Tuesday, November 12, 2013

Fresh Pasta/Noodles

For some reason, people find it shockingly impressive when you serve them fresh pasta, like they cannot comprehend how you could have possibly created such a thing.  Its just flour and water.... Anyhow, I honestly feel that any decent cook should know how to make it from scratch.  Here is my method.


Ramen noodles are traditionally made with flour, salt, water, and a chemical to increase the stiffness and chewiness of the dough which I have made before and it turned out great.  The ramen noodles in the picture have eggs in them and no special chemical and they tasted amazing.  There really isn't a substantial difference between the types of dough and as long as you make it correctly, you should be in good shape for any type of pasta/noodle dish you are making.

note: - I stopped kneading my dough by hand a year ago when I no longer had the patience for it.  This method is a 'food processor and pasta machine' method of making the dough.  But by all means, knead by hand if you want.  The pasta machine is also not a necessity unless you are making ramen noodles, which you would then need the pasta machine attachment to cut out the circular noodles.
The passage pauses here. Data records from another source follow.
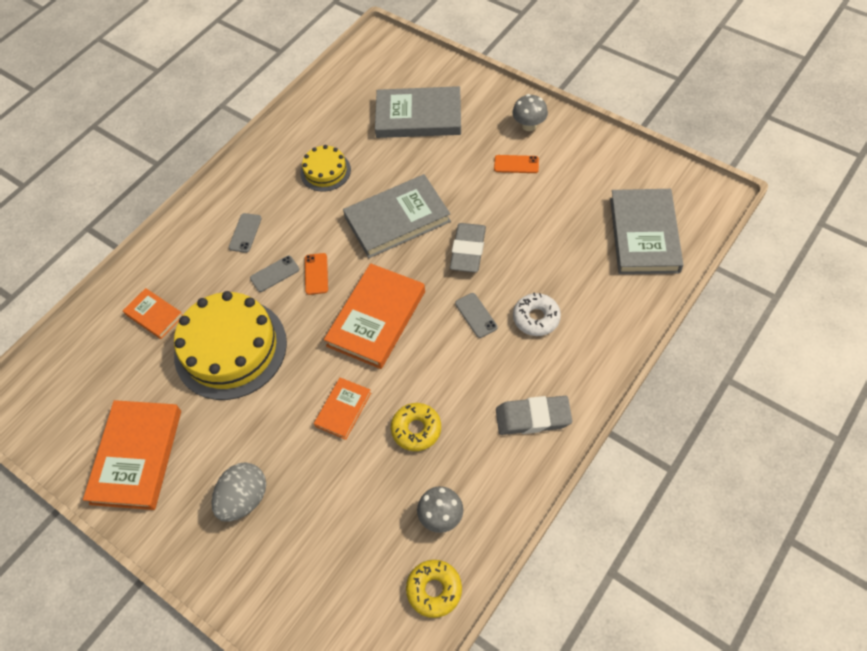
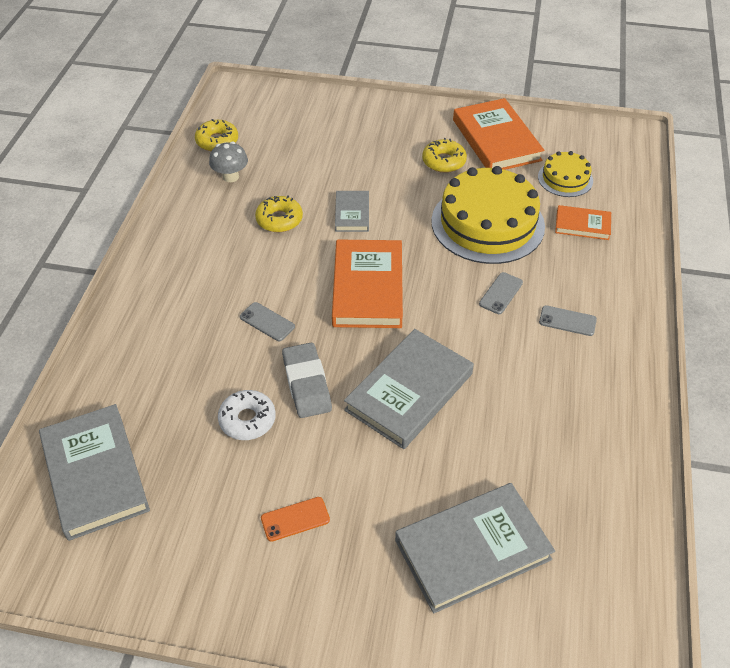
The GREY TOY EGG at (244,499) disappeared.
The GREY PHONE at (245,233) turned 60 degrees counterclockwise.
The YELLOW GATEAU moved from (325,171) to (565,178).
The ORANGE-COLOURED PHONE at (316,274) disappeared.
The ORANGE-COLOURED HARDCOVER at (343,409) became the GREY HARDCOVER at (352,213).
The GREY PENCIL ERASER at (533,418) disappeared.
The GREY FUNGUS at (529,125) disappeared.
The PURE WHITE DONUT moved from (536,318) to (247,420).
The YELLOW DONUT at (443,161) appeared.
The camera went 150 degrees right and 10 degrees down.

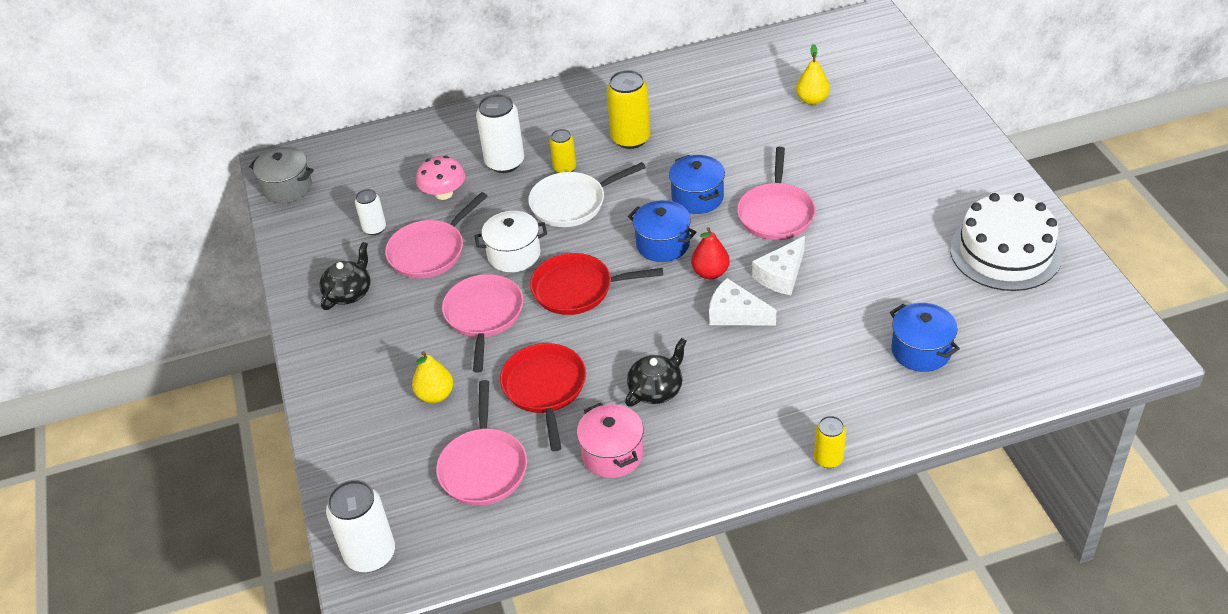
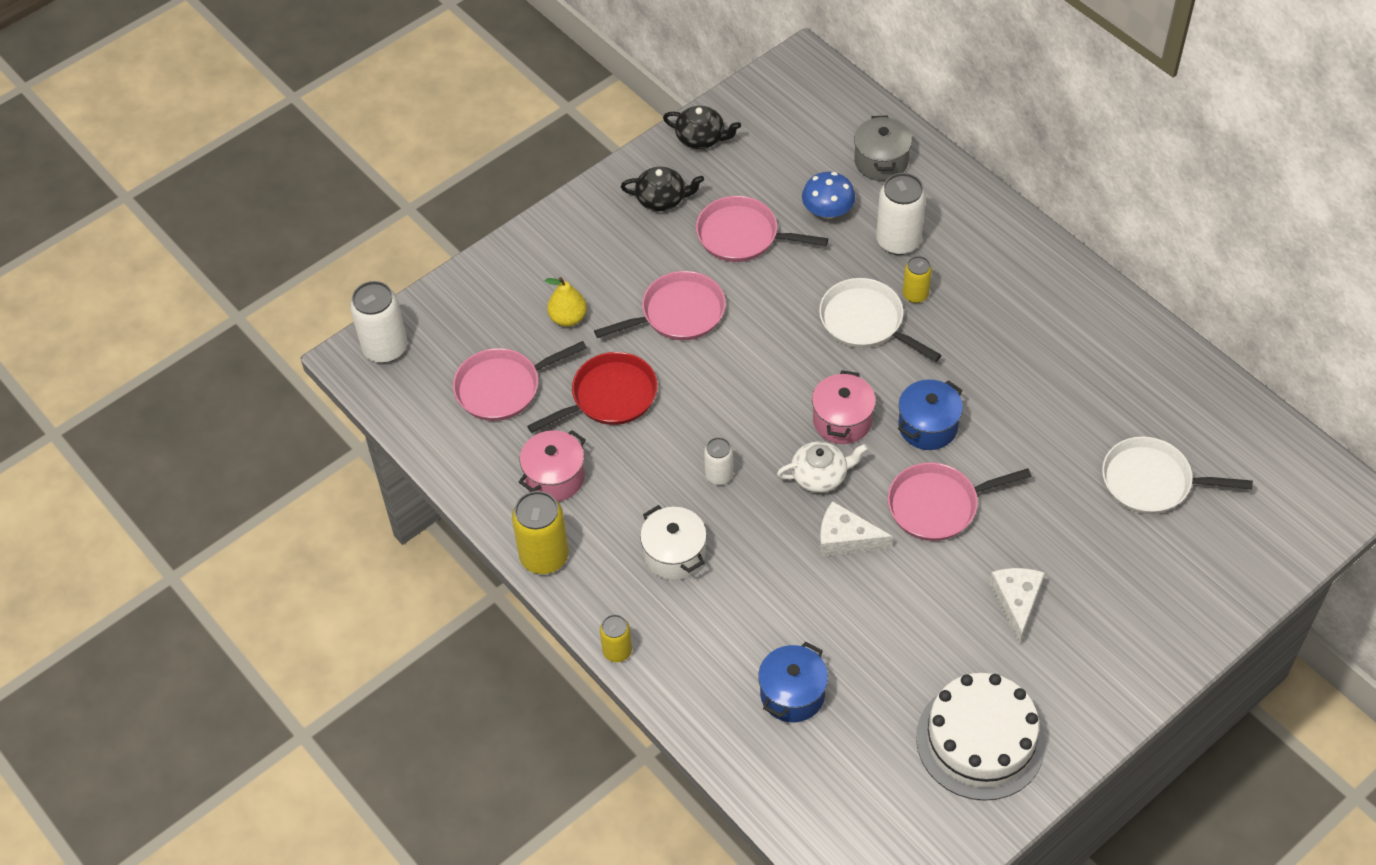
The GREY POT moved from (287,188) to (881,161).
The PURE WHITE CAN moved from (374,228) to (719,475).
The ROSE-PINK FUNGUS at (444,193) became the ROYAL BLUE FUNGUS at (827,211).
The PURE WHITE POT moved from (514,254) to (674,554).
The CRIMSON PAN at (577,289) disappeared.
The YELLOW CAN moved from (630,138) to (544,556).
The EBONY TEA POT moved from (656,389) to (701,138).
The ROYAL BLUE POT at (663,244) became the ROSE-PINK POT at (842,420).
The CRIMSON PEAR at (710,273) was replaced by the PURE WHITE TEA POT at (820,475).
The PURE WHITE CHEESE moved from (735,314) to (1016,602).
The YELLOW PEAR at (812,100) was replaced by the PURE WHITE PAN at (1151,481).
The camera went 65 degrees right and 10 degrees up.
note: - I always use bread flour for my noodles as it is much firmer and creates a chewier noodle.  It is not necessary however, and AP flour will yield a solid noodle as well.


ingredients:

Italian Pasta:
For 1 person
1.  4 oz bread flour
2.  1 egg
3.  1/4 tsp extra virgin olive oil
4.  1/8 tsp salt

Asian Noodles:
For 1 person
1.  4 oz bread flour
2.  1/8 tsp salt
3.  1.5 oz water

Asian Style Egg noodles (for yakisoba and stir fries):
For 1 1/2 persons
1.  5 oz bread flour
2.  1/8 tsp salt
3.  1 egg
4.  2 tsp water


recipe for food processor + pasta machine method:
1.  Combine all ingredients into food processor.
2.  Quickly pulse 10-15 times until it resembles very fine pebbles:






















note: - The granules should be tiny.  If they resemble larger pebbles, add another 1+ heaping spoonfuls of flour and pulse 2-3 times.  If it's too dry and sandy, add a few drops of water and pulse 2-3 times.
3.  Squeeze the pebbles.  A small ball of dough should form easily, but it should not feel too wet, only slightly moist.
4.  The dough is done.  Pour pebbles into a bowl then knead for 1 minute.  The pebbles will instantly come together into a cohesive ball.
5.  The dough should have little to no wet, stickiness to it.  If it does, you will need to add a generous amount of flour when rolling out.
6.  For every serving that you made, divide dough into equal parts (2 servings, divide dough in half, 3 servings into thirds).
7.  Roll each section on setting 1 of a pasta machine.  Fold in half, and roll again.  If the dough was too wet before, this is when you will be adding a generous amount of flour onto the dough when rolling out until you feel no more wetness on the dough after all the flour has been absorbed.
8.  Repeat the folding in half, then rolling on setting 1, until the dough looks smooth.  This could take around 10-30 rolls.  Try to maintain a decent rectangle shape.  If you see some folds in the dough that is fine.
9.  Cover with plastic wrap and let rest for 30 minutes.  Repeat this for every section of the dough.
10.  After dough has rested, roll out each section on settings 2-4, flouring the dough if sticking, then cut into ramen noodles or whatever shape you want (setting 5 is also ok for wider noodles but I wouldn't go higher than setting 4 for spaghetti or ramen)
note: - Don't let the dough rest before you cut it.  Roll it to setting 4, then cut it immediately after.  If you let the sheets of dough rest, they will dry and actually become thinner, which will result in a noticeably thinner and smaller noodle.


recipe by hand:
1.  Combine all ingredients into a large bowl and mix with one chopstick until most of the liquid has been absorbed.
2.  Start kneading by hand until a shaggy ball of dough forms.  It is at this point you have to determine if the dough is too wet, dry, or good enough.  If the dough has any wet, stickiness to it, you must add a substantial amount of flour, then knead until little to no wetness remains.  If the dough feels too dry and crumbly, add a few drops of water and continue to knead.
3.  Knead well for a good 10 minutes until the ball of dough is smooth.  Cover and let rest for 30 minutes.
4.  Roll out with a rolling pin to an even 1/16" thickness.  Cut noodles into whatever shape you want.